(Extracted page text data)
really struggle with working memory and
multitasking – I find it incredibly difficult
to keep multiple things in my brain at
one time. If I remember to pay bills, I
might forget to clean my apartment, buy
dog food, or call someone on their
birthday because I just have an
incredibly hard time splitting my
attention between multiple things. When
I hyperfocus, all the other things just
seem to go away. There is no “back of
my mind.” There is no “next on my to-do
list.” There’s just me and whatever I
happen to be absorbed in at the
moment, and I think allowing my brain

**Problem to solve:**
Reproduce the full block of data exactly, omitting nothing.

**Finished exercise:**
really struggle with working memory and
multitasking – I find it incredibly difficult
to keep multiple things in my brain at
one time. If I remember to pay bills, I
might forget to clean my apartment, buy
dog food, or call someone on their
birthday because I just have an
incredibly hard time splitting my
attention between multiple things. When
I hyperfocus, all the other things just
seem to go away. There is no “back of
my mind.” There is no “next on my to-do
list.” There’s just me and whatever I
happen to be absorbed in at the
moment, and I think allowing my brain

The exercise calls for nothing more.